元の文章:
耐火性とは何か? UL評価と対象製品の解説
基本定義
「耐火性」とは、製品が火災に対して耐え、火の拡大を遅らせる能力を指します。独立した製品安全認証機関であるUnderwriters Laboratories(UL)は、様々な構造部材や素材に対し、クラスA、B、Cのいずれかで耐火評価を行います。クラスAが最も高い保護レベル、クラスBは中程度、クラスCは最低の保護を示します。
対象製品
ULは以下のような建築材料やシステムに対し耐火評価を付与しています。
- 壁・仕切り、梁・屋根、柱、床、建築接合部システム
- 電気回路保護システム、貫通部防火システム、ダクト組立・ダンパー
- 防火ドア、ガラスおよび関連機器
製品開発
民間企業はULの耐火基準に適合したアセンブリや製品を設計し、完成品をULに試験・認証依頼します。認証取得後、製品にはUL承認マークが付与されます。
試験方法
ULは年間19,000件以上の製品を評価しています。試験は制御された実験室で火災を再現し、所定の時間ごとに火の拡大抑制性能を測定します。評価結果は、製品が火災からどれだけ長時間保護できるか、そして拡散をどれだけ遅らせられるかを示す耐火等級として表されます。
データベース
ULは、66,000社以上のメーカーが提供する約200億点の製品情報をオンラインデータベースで公開しています。ここではUL承認マークが付いた全耐火製品と、関連する安全基準や耐火評価の詳細を検索できます。

やること:
1. 耐火性の文章の「耐火性とは何か? UL評価と対象製品の解説」から「す耐火等級として表されます。」までを、「実験室」を「試験施設」に書き換えて示してください。
2. 耐火性の文章によると、試験の結果として出される耐火等級は何を表していますか。

(データセットの項目)
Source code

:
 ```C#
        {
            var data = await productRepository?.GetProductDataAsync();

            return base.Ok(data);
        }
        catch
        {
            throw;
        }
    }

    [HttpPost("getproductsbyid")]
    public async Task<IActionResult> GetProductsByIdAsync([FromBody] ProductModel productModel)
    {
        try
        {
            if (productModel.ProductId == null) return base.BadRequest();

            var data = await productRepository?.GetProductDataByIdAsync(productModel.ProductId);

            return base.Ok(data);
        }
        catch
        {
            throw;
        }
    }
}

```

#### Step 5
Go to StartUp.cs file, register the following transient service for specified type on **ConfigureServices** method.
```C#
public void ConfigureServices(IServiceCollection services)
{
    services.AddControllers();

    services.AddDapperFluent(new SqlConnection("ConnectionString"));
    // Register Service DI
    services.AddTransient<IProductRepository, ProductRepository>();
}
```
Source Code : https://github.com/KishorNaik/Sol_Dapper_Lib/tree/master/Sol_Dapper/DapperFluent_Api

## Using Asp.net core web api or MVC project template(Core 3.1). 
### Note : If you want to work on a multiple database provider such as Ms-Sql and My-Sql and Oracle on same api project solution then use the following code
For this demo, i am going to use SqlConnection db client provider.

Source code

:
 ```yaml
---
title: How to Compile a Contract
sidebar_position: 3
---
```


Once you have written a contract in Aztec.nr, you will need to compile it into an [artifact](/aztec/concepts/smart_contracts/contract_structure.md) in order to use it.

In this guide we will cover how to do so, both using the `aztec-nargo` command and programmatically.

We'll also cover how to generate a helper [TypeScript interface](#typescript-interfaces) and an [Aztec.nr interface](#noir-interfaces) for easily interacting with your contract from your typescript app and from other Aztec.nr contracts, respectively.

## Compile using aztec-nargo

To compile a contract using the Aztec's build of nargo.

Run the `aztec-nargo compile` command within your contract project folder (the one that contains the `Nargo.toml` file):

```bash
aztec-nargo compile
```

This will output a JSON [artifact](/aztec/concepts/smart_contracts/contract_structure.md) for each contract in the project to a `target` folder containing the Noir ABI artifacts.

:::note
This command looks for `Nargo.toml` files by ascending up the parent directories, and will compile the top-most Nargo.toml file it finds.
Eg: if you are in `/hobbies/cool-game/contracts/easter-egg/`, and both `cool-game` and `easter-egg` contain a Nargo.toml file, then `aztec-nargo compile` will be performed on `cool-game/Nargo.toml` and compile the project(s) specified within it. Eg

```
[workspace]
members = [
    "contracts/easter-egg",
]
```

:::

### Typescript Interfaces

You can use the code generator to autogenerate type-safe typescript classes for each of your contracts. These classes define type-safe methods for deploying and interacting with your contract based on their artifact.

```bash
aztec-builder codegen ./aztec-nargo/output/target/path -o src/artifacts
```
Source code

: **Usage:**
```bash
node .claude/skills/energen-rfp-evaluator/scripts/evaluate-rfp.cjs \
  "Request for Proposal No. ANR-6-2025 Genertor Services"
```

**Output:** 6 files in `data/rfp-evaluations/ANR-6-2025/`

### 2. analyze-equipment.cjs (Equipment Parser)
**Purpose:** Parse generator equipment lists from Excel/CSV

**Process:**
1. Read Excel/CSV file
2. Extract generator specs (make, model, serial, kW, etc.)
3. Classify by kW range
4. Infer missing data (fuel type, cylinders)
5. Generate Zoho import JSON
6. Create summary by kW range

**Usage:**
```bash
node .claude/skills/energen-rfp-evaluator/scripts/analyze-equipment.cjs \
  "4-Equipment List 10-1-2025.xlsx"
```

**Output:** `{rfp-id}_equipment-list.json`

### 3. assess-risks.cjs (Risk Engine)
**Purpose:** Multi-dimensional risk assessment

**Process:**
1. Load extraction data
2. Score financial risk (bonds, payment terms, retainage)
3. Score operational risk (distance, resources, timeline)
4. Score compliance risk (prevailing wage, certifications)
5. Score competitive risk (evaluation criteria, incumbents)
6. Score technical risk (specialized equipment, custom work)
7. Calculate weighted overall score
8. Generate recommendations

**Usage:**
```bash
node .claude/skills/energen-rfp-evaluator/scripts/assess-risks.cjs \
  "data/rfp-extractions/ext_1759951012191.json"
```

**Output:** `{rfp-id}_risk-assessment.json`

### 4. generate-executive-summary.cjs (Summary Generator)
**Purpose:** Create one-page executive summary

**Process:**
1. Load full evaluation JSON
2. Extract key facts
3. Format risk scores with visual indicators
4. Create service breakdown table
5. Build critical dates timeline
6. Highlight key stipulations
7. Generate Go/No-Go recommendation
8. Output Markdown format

回答:
1.
耐火性とは何か? UL評価と対象製品の解説
基本定義
「耐火性」とは、製品が火災に対して耐え、火の拡大を遅らせる能力を指します。独立した製品安全認証機関であるUnderwriters Laboratories(UL)は、様々な構造部材や素材に対し、クラスA、B、Cのいずれかで耐火評価を行います。クラスAが最も高い保護レベル、クラスBは中程度、クラスCは最低の保護を示します。
対象製品
ULは以下のような建築材料やシステムに対し耐火評価を付与しています。
- 壁・仕切り、梁・屋根、柱、床、建築接合部システム
- 電気回路保護システム、貫通部防火システム、ダクト組立・ダンパー
- 防火ドア、ガラスおよび関連機器
製品開発
民間企業はULの耐火基準に適合したアセンブリや製品を設計し、完成品をULに試験・認証依頼します。認証取得後、製品にはUL承認マークが付与されます。
試験方法
ULは年間19,000件以上の製品を評価しています。試験は制御された試験施設で火災を再現し、所定の時間ごとに火の拡大抑制性能を測定します。評価結果は、製品が火災からどれだけ長時間保護できるか、そして拡散をどれだけ遅らせられるかを示す耐火等級として表されます。

2. 製品が火災からどれだけ長い時間守れるか、そして火の広がりをどれだけ遅らせられるかを表しています。